This paper proposes a transformative framework where process improvement (standardisation) and staffing optimisation (integer programming) are integrated to enhance the performance of managed care organisations (MCOs) considering future surging demand. Four models (baseline and optimised for current and future states) are developed and compared using simulation. We find significant differences for all performance metrics between three alternatives and baseline model for current state: (1) optimised model for current state achieves cost reduction (31.71%) and higher staff utilisation (63.14%), without significant capacity increase; and (2) baseline model for future state results in significant capacity gain (2.05%), with less significant cost reduction and utilisation.

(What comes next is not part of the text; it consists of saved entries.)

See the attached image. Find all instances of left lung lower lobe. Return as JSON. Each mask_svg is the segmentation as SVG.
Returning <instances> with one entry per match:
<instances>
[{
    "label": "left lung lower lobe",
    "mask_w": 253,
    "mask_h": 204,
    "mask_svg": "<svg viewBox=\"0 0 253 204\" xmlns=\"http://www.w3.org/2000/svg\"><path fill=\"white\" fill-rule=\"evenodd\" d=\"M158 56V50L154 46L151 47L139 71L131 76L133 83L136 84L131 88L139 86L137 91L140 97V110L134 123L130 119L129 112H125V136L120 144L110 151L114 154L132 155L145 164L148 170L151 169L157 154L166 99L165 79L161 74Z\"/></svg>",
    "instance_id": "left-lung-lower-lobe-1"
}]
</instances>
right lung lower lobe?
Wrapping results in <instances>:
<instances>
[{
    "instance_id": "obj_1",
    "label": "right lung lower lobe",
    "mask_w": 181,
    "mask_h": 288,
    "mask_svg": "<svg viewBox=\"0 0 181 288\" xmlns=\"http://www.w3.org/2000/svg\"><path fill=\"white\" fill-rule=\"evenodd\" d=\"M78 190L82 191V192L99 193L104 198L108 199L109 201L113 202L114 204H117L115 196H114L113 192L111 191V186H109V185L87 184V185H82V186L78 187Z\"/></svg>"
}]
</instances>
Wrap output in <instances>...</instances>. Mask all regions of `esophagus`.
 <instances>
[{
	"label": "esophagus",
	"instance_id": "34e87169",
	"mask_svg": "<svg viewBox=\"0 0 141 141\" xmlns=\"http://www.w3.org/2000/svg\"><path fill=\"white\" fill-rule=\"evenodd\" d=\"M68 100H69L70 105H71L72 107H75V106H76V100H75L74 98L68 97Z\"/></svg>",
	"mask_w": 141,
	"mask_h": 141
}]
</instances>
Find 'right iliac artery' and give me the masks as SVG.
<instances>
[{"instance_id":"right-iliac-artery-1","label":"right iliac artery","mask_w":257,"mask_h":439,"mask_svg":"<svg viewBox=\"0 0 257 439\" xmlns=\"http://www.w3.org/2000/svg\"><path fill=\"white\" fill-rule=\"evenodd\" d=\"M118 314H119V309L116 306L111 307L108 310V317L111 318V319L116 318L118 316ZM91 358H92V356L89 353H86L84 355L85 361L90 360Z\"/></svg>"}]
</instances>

Furthermore, optimised model for future state obtains largest capacity gain (2.31%), greatest cost reduction (44.43%), and highest utilisation (93.43%). All models result in acceptable average queue length. Additionally, process improvement affects all performance metrics, especially capacity, whereas staffing optimisation influences all other performance metrics than capacity.

Suggested Citation

  • Zhanting Gao & Xiaojun Shan & Silei Shan & Mohammad T. Khasawneh, 2019. "Staffing optimisation in standardised care management processes," Journal of the Operational Research Society, Taylor & Francis Journals, vol. 70(3), pages 459-471, March.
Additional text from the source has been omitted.